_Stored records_
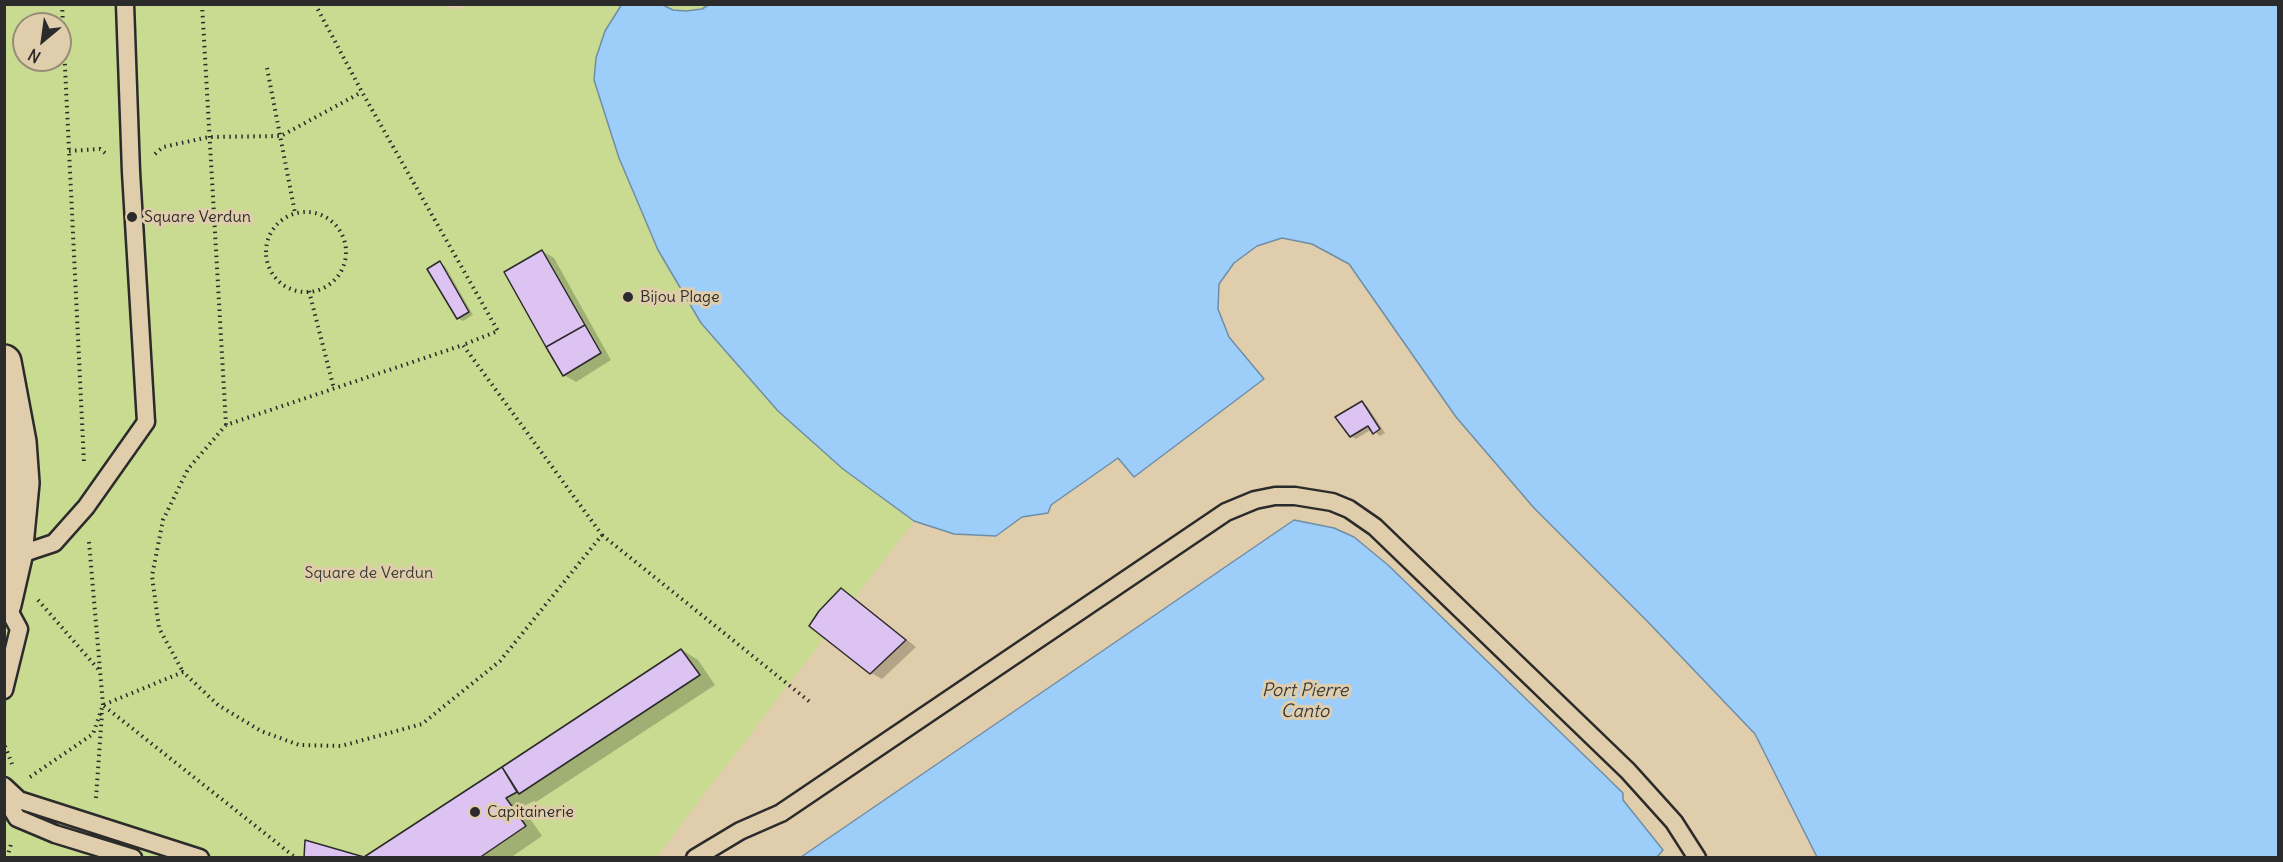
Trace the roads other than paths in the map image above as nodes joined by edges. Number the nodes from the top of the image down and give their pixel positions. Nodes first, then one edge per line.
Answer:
1 (125, 4) edge
2 (4, 362) edge
3 (14, 563) junction
4 (5, 604) edge
5 (4, 690) edge
6 (4, 786) edge
7 (12, 798) edge
8 (133, 858) edge
9 (200, 858) edge
10 (695, 858) edge
11 (1697, 858) edge

1 - 3 lane
2 - 3 street
3 - 4 street
4 - 5 lane
6 - 7 lane
7 - 8 lane
7 - 9 lane
10 - 11 lane

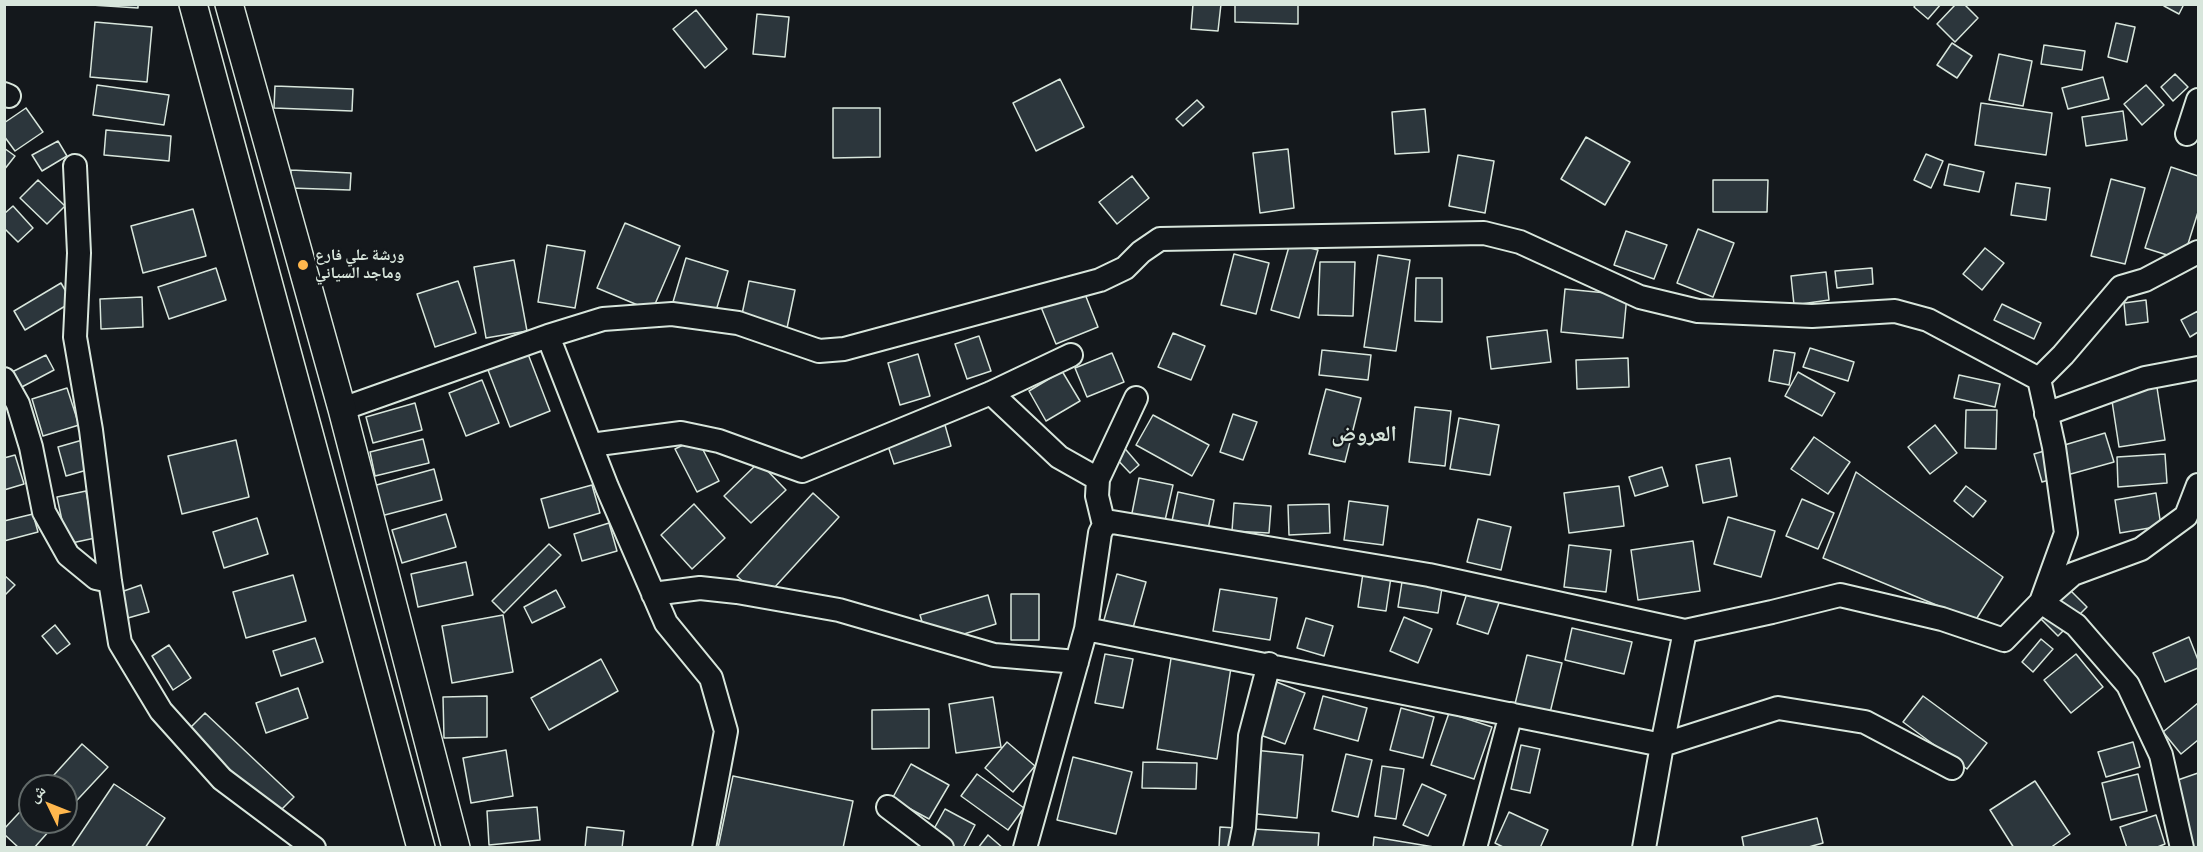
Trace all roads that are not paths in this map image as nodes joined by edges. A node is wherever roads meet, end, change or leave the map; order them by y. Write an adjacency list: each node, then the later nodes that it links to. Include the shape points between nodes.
1 (193, 4): 7 (main road)
2 (229, 4): 6 (main road)
3 (2199, 100): 4 (street)
4 (2187, 134)
5 (75, 166): 22 (street, via 79,253 75,338)
6 (278, 180): 7 (main road); 16 (main road)
7 (244, 191): 34 (main road)
8 (2199, 252): 13 (street, via 2145,280 2121,287)
9 (548, 336): 13 (street, via 603,319 672,314 738,323 819,351 844,349 1100,280 1125,268 1160,239 1484,233 1520,242 1640,297 1698,311 1812,316 1895,311 1928,320); 16 (street); 18 (street)
10 (1071, 355): 14 (street)
11 (2199, 368): 17 (street, via 2145,378)
12 (4, 379): 22 (street, via 31,447 44,512 68,555 96,578)
13 (2039, 379): 17 (street)
14 (991, 393): 18 (street, via 802,471 719,441 681,433); 19 (street, via 1059,457)
15 (1136, 398): 19 (street)
16 (342, 410): 35 (main road)
17 (2046, 414): 24 (street, via 2066,533)
18 (591, 445): 23 (street)
19 (1098, 479): 21 (street, via 1097,496)
20 (2199, 485): 24 (street, via 2186,516 2141,549 2073,574)
21 (1104, 525): 25 (street); 26 (street, via 1112,522 1429,575)
22 (110, 581): 33 (street, via 120,643 161,711 222,779)
23 (653, 594): 27 (street, via 700,588 737,592 839,610 994,655); 36 (street, via 666,623 711,678 726,730)
24 (2041, 602): 26 (street, via 2004,640 1942,619 1840,595); 42 (street, via 2076,625 2128,685 2161,755)
25 (1086, 628): 27 (street); 28 (street)
26 (1685, 631): 30 (street)
27 (1077, 662): 38 (street)
28 (1269, 664): 29 (street); 39 (street, via 1250,735)
29 (1511, 714): 30 (street); 40 (street)
30 (1662, 745): 31 (street, via 1778,708 1865,722); 41 (street)
31 (1952, 768)
32 (888, 807): 37 (street)
33 (314, 848)
34 (421, 848)
35 (456, 848)
36 (704, 848)
37 (942, 848)
38 (1025, 848)
39 (1240, 848)
40 (1475, 848)
41 (1644, 848)
42 (2182, 848)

_Aim of the exercise_
The answer must consist of the entries above, reproduced word for word, without any pictures.

_Output of the task_
Trace the roads other than paths in the map image above as nodes joined by edges. Number the nodes from the top of the image down and give their pixel positions. Nodes first, then one edge per line.
Answer:
1 (125, 4) edge
2 (4, 362) edge
3 (14, 563) junction
4 (5, 604) edge
5 (4, 690) edge
6 (4, 786) edge
7 (12, 798) edge
8 (133, 858) edge
9 (200, 858) edge
10 (695, 858) edge
11 (1697, 858) edge

1 - 3 lane
2 - 3 street
3 - 4 street
4 - 5 lane
6 - 7 lane
7 - 8 lane
7 - 9 lane
10 - 11 lane

Trace all roads that are not paths in this map image as nodes joined by edges. A node is wherever roads meet, end, change or leave the map; order them by y. Write an adjacency list: each node, then the later nodes that it links to. Include the shape points between nodes.
1 (193, 4): 7 (main road)
2 (229, 4): 6 (main road)
3 (2199, 100): 4 (street)
4 (2187, 134)
5 (75, 166): 22 (street, via 79,253 75,338)
6 (278, 180): 7 (main road); 16 (main road)
7 (244, 191): 34 (main road)
8 (2199, 252): 13 (street, via 2145,280 2121,287)
9 (548, 336): 13 (street, via 603,319 672,314 738,323 819,351 844,349 1100,280 1125,268 1160,239 1484,233 1520,242 1640,297 1698,311 1812,316 1895,311 1928,320); 16 (street); 18 (street)
10 (1071, 355): 14 (street)
11 (2199, 368): 17 (street, via 2145,378)
12 (4, 379): 22 (street, via 31,447 44,512 68,555 96,578)
13 (2039, 379): 17 (street)
14 (991, 393): 18 (street, via 802,471 719,441 681,433); 19 (street, via 1059,457)
15 (1136, 398): 19 (street)
16 (342, 410): 35 (main road)
17 (2046, 414): 24 (street, via 2066,533)
18 (591, 445): 23 (street)
19 (1098, 479): 21 (street, via 1097,496)
20 (2199, 485): 24 (street, via 2186,516 2141,549 2073,574)
21 (1104, 525): 25 (street); 26 (street, via 1112,522 1429,575)
22 (110, 581): 33 (street, via 120,643 161,711 222,779)
23 (653, 594): 27 (street, via 700,588 737,592 839,610 994,655); 36 (street, via 666,623 711,678 726,730)
24 (2041, 602): 26 (street, via 2004,640 1942,619 1840,595); 42 (street, via 2076,625 2128,685 2161,755)
25 (1086, 628): 27 (street); 28 (street)
26 (1685, 631): 30 (street)
27 (1077, 662): 38 (street)
28 (1269, 664): 29 (street); 39 (street, via 1250,735)
29 (1511, 714): 30 (street); 40 (street)
30 (1662, 745): 31 (street, via 1778,708 1865,722); 41 (street)
31 (1952, 768)
32 (888, 807): 37 (street)
33 (314, 848)
34 (421, 848)
35 (456, 848)
36 (704, 848)
37 (942, 848)
38 (1025, 848)
39 (1240, 848)
40 (1475, 848)
41 (1644, 848)
42 (2182, 848)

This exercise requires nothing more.